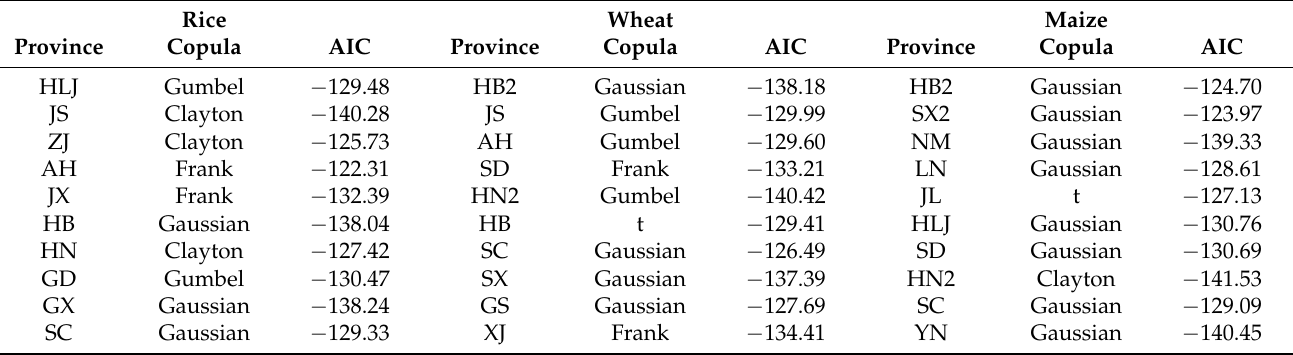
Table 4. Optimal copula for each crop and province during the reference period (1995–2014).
───
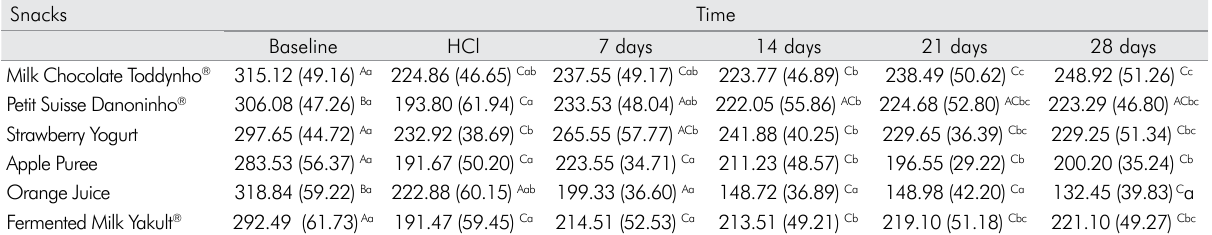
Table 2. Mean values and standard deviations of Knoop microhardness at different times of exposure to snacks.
───
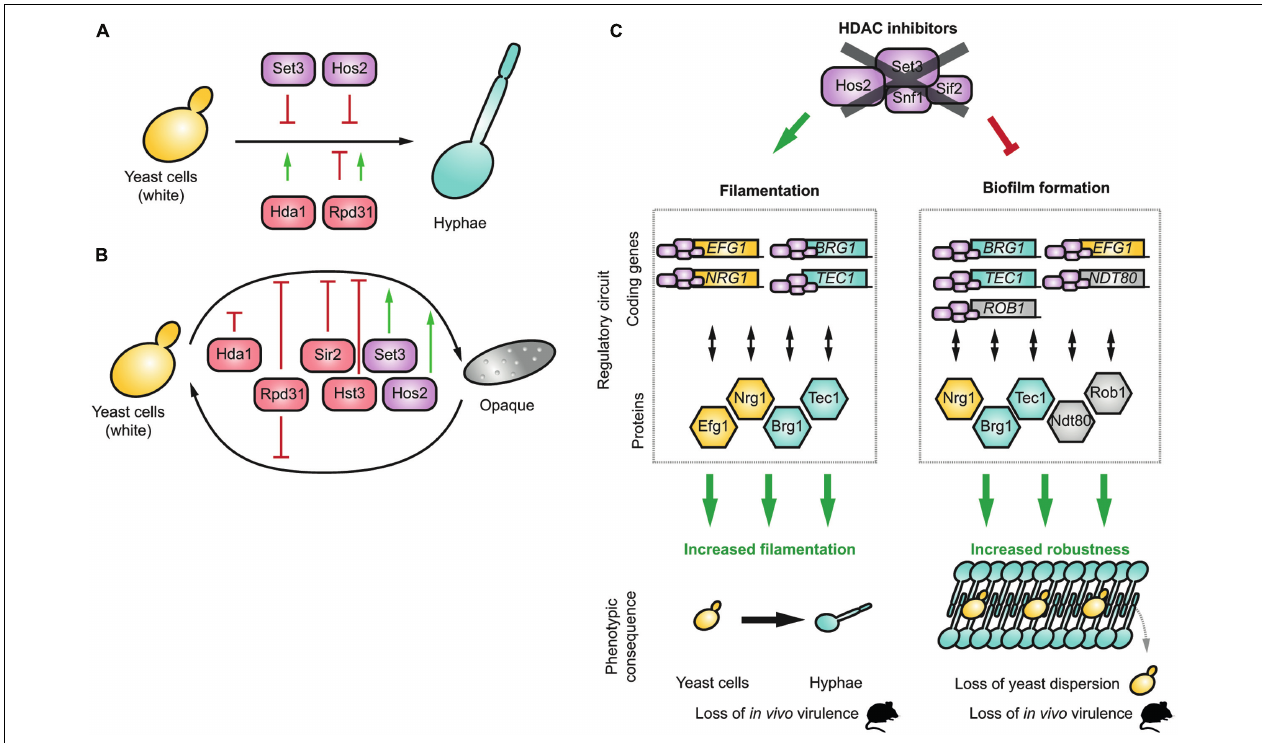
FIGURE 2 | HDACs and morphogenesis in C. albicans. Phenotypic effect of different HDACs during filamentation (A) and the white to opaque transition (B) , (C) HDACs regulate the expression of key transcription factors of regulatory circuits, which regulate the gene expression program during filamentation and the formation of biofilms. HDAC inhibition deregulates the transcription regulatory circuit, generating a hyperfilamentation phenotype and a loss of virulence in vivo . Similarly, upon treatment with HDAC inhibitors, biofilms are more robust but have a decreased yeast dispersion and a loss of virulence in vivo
───
HOW TO COMPLETE THIS TASK:
Return every line from the material that contains the word "different".

WRITTEN SOLUTION:
Table 2. Mean values and standard deviations of Knoop microhardness at different times of exposure to snacks.
FIGURE 2 | HDACs and morphogenesis in C. albicans. Phenotypic effect of different HDACs during filamentation (A) and the white to opaque transition (B) , (C) HDACs regulate the expression of key transcription factors of regulatory circuits, which regulate the gene expression program during filamentation and the formation of biofilms. HDAC inhibition deregulates the transcription regulatory circuit, generating a hyperfilamentation phenotype and a loss of virulence in vivo . Similarly, upon treatment with HDAC inhibitors, biofilms are more robust but have a decreased yeast dispersion and a loss of virulence in vivo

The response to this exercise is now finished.